= Maurice Gendron =

French cellist, conductor and teacher

Maurice Gendron (26 December 1920, near Nice – 20 August 1990, Grez-sur-Loing) was a French cellist, conductor and teacher. He is widely considered one of the greatest cellists of the 20th century. He was an Officer of the Legion of Honor and a recipient of the National Order of Merit. He was an active member of the French Resistance during World War II.

Gendron recorded most of the standard concerto repertoire with conductors such as Bernard Haitink, Raymond Leppard, and Pablo Casals (the only cellist to appear on a commercial recording under Casals's baton), and with orchestras such as the Vienna State Opera Orchestra, the London Symphony Orchestra, and the London Philharmonic Orchestra. He also recorded the sonata repertoire with pianists such as Philippe Entremont and Jean Françaix. For 25 years he was a member of a celebrated piano trio with Yehudi and Hephzibah Menuhin.

He also made a famous recording (earning an Edison Award) of J. S. Bach's solo cello suites.

Gendron played with many musical stars of his time, including Benjamin Britten, Dinu Lipatti and Rudolf Serkin. The 1693 Stradivarius he played, which has become known as the ex-Gendron cello, was subsequently on loan to German cellist Maria Kliegel.

Gendron taught at the Musikhochschule Saarbrücken, the Yehudi Menuhin School and at the Paris Conservatoire. His students include Colin Carr, Chu Yibing and Jacqueline du Pré. In 2013 a former student alleged that Gendron was abusive toward young students during his time at the Yehudi Menuhin School in the '60s and '70s. Richard Hillier, the headmaster at YMS, has said he is aware of the allegations but that according to school documents, no concerns were raised about Gendron's behaviour. Other students of Gendron have described him as a very strict, even problematic teacher, but an influential one.

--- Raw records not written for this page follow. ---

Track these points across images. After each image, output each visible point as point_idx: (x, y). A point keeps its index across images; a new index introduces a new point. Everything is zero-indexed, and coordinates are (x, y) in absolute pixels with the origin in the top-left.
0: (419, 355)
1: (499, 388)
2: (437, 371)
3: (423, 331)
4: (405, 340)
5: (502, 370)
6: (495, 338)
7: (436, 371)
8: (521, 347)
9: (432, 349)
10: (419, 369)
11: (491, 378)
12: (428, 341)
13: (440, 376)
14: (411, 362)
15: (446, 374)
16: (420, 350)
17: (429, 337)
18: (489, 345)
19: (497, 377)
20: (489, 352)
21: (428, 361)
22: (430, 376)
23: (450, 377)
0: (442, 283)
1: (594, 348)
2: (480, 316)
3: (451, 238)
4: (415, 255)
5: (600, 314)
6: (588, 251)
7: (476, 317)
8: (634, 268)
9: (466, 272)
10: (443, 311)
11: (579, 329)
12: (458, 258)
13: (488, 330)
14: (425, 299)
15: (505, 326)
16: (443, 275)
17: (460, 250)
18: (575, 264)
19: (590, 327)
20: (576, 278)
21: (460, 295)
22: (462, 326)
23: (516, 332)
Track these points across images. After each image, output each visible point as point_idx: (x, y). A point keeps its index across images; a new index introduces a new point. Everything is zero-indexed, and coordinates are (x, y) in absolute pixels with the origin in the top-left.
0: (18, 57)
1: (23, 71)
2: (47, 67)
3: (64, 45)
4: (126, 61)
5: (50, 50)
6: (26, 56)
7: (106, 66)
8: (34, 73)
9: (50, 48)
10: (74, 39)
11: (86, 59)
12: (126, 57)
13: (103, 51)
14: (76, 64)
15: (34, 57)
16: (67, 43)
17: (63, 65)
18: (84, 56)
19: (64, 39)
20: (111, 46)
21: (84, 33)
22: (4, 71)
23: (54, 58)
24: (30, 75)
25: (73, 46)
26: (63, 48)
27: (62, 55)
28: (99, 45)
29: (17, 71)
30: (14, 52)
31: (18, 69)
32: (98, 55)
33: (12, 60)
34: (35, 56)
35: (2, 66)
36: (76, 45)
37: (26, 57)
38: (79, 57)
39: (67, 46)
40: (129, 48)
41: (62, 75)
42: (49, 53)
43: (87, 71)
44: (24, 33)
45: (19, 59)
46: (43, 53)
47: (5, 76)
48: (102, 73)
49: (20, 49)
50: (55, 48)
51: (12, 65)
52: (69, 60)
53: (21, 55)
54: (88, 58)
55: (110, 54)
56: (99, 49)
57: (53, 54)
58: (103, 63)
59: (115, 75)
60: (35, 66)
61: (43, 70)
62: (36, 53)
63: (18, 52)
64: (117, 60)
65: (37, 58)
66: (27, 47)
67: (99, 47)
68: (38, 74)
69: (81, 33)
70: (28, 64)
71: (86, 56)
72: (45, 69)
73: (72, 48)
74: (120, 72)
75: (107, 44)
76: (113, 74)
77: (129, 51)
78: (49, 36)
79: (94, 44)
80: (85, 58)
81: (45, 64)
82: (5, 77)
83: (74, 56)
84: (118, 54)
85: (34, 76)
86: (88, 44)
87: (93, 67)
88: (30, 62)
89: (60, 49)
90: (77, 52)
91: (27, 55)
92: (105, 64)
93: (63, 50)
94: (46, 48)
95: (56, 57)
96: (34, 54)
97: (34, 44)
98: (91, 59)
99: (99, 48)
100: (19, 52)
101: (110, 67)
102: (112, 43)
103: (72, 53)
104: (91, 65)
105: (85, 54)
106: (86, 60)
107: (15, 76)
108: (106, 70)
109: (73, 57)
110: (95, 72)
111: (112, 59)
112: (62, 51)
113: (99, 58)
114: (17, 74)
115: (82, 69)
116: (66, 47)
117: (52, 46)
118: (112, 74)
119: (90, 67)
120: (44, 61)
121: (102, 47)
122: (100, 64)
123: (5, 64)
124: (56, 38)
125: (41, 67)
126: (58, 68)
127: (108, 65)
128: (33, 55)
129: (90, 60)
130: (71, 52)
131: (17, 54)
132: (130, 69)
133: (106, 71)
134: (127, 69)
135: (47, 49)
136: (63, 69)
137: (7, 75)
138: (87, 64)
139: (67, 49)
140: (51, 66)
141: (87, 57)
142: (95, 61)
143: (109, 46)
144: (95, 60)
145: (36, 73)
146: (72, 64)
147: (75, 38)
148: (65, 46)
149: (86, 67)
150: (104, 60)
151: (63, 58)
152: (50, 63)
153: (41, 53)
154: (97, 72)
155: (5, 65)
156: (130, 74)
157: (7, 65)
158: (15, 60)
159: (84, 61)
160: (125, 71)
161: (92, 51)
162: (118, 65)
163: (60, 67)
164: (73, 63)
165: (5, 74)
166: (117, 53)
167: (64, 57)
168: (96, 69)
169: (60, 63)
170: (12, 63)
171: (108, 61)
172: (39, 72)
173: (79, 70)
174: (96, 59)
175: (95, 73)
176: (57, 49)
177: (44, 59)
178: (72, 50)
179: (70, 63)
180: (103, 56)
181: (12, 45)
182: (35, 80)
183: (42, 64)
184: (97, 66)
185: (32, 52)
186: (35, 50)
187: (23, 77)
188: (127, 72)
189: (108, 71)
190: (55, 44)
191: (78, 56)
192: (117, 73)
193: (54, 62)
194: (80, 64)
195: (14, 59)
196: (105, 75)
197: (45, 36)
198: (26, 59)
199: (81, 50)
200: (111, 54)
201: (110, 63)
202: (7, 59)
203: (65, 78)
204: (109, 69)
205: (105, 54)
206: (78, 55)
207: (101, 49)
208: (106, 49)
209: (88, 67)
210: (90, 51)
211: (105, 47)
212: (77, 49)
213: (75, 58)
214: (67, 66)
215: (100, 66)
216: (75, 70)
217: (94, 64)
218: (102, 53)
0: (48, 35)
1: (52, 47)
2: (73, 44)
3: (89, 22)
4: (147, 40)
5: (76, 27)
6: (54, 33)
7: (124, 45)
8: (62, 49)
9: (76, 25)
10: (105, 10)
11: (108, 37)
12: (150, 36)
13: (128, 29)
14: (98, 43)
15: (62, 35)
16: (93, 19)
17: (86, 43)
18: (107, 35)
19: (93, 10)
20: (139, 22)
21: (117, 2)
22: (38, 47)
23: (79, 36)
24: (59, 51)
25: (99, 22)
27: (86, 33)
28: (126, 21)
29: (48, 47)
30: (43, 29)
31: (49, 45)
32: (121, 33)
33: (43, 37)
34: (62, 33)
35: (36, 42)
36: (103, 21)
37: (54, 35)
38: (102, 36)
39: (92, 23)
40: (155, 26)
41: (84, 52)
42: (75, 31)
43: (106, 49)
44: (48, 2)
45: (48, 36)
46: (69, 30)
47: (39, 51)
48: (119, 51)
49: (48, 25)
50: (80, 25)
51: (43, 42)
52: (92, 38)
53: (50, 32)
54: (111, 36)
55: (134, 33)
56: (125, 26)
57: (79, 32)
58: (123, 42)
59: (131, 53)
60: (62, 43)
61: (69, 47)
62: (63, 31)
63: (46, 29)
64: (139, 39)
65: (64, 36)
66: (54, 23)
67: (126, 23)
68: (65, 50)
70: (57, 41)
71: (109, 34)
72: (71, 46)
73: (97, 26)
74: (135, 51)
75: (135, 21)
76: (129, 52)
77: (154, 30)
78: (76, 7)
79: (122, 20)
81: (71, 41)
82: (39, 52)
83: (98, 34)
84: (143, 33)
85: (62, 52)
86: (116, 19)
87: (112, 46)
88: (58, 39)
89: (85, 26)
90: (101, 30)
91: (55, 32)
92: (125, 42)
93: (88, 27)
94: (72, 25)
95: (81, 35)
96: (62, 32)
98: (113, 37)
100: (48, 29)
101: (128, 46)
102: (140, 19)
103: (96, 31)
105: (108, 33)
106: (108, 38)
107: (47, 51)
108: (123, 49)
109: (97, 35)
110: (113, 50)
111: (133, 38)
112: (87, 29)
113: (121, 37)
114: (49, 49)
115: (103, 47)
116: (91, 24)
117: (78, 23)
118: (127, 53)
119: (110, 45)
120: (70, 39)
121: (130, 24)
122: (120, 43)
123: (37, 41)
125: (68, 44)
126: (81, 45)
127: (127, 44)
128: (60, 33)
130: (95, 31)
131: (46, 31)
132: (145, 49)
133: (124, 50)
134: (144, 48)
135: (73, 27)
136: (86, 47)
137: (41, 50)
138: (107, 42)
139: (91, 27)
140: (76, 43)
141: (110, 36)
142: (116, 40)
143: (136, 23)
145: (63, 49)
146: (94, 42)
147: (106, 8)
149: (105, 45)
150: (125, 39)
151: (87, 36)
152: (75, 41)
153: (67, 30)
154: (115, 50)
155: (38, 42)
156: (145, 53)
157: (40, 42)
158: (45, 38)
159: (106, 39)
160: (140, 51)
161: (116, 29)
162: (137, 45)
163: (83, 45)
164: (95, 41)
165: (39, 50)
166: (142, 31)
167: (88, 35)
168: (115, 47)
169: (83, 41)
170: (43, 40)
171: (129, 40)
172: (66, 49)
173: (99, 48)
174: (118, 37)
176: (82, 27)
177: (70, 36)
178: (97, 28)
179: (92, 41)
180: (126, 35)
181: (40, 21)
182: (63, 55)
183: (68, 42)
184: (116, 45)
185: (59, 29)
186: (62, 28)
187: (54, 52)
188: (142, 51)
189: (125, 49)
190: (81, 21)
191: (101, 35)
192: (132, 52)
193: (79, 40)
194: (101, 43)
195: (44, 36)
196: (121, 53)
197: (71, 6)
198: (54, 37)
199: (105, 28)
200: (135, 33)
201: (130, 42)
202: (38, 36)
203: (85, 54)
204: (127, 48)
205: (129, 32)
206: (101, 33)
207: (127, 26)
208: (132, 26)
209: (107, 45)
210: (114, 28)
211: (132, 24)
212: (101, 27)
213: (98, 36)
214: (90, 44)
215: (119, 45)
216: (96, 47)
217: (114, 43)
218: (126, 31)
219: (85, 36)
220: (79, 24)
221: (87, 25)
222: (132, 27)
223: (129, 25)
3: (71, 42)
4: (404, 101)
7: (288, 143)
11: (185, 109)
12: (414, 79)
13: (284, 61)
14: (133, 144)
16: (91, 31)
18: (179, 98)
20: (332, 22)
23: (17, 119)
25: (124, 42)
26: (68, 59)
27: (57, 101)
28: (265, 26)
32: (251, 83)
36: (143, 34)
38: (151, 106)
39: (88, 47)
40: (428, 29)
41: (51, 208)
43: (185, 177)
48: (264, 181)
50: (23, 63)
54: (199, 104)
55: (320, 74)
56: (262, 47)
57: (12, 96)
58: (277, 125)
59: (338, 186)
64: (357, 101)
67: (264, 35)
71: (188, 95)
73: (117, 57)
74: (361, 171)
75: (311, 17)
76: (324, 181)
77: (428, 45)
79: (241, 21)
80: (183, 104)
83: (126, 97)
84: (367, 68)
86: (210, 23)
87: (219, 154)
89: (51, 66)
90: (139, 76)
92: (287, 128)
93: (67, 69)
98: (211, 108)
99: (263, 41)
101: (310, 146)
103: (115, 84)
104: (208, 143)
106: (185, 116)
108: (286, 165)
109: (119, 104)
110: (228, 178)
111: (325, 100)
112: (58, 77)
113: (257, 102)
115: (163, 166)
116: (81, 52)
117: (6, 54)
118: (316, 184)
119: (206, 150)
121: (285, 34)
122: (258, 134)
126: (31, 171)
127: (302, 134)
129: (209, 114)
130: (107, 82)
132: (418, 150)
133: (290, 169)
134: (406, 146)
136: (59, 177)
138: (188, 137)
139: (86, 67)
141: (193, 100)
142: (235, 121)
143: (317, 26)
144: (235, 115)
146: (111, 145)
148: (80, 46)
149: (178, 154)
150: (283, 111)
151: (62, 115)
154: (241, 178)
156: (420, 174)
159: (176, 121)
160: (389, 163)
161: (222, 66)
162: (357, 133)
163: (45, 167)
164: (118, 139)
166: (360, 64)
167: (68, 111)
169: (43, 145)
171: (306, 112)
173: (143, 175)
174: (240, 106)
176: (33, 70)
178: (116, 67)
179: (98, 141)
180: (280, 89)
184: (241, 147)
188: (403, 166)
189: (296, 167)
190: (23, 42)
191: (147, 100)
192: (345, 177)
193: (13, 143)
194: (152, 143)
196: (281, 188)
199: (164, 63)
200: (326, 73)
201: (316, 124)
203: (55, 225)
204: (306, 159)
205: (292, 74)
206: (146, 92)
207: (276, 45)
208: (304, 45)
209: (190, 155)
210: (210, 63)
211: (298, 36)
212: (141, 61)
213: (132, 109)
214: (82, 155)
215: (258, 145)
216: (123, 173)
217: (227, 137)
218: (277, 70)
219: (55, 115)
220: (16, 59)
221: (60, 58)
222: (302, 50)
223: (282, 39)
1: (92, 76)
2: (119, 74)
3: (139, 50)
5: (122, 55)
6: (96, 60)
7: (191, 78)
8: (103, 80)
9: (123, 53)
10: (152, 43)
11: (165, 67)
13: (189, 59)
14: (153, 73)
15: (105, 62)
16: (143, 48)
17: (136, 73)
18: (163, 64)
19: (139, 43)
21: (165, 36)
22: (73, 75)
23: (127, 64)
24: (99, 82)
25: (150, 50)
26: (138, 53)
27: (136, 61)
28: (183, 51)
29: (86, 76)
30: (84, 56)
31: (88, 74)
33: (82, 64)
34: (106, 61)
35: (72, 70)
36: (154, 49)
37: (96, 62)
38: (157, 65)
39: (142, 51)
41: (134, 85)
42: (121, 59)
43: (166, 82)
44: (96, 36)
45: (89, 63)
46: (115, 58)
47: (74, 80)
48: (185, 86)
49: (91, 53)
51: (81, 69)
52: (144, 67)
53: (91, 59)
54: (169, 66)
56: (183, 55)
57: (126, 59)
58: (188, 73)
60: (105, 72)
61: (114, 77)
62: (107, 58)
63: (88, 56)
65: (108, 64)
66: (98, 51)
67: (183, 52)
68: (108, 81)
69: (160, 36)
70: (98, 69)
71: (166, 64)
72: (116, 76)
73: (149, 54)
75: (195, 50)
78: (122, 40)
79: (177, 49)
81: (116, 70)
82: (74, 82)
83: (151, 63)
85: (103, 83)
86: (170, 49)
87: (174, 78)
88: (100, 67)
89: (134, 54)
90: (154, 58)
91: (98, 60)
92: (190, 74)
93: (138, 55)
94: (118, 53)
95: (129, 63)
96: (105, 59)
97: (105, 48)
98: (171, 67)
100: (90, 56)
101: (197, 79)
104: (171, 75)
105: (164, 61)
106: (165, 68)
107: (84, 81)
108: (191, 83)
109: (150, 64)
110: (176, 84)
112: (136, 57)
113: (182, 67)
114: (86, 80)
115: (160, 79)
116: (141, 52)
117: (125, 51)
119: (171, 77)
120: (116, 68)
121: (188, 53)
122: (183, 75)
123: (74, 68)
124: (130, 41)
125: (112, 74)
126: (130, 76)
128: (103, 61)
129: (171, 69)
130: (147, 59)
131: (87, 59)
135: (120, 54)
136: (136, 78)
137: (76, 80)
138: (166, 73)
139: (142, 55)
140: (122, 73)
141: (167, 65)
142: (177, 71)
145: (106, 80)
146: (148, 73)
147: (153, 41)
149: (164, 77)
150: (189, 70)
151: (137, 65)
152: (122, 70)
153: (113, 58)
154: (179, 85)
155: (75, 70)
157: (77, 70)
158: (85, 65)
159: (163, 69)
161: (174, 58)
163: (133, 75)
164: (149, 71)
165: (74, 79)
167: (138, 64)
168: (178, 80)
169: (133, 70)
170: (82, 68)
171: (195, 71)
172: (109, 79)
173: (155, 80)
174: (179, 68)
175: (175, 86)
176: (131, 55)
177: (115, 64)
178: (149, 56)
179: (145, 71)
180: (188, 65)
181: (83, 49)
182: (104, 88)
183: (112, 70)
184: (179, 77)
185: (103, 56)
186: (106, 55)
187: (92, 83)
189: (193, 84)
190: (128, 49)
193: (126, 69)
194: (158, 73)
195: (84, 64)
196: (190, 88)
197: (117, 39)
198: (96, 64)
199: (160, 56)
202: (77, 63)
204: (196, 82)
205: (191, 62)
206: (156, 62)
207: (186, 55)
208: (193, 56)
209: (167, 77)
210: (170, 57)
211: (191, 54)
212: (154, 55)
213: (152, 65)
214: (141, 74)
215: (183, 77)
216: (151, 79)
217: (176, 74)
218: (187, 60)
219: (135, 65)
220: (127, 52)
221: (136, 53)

Gendron was the first modern cellist to record Boccherini's Concerto in B-flat in its original form (he discovered the original manuscript in the Dresden State Library) instead of Grützmacher's version. This recording has been widely acclaimed by critics and is considered a classic.
He gave the first Western performance of Prokofiev's Cello Concerto with the London Philharmonic Orchestra under Walter Susskind, and was subsequently given exclusive rights to the piece's performance for 3 years.

His approach to cello playing is summed up in his book "L'Art du Violoncelle", written in collaboration with Walter Grimmer and published in 1999 by Schott [ED 9176; ISMN M-001-12682-3].

Gendron is the father of the actor François-Éric Gendron.

Apart from several other currently available recordings, in 2015 Decca launched a 14-CD boxset, "L’Art de Maurice Gendron" (catalogue number 4823849), which comprises all his recordings for Decca and Philips in addition to some of his most relevant work for EMI.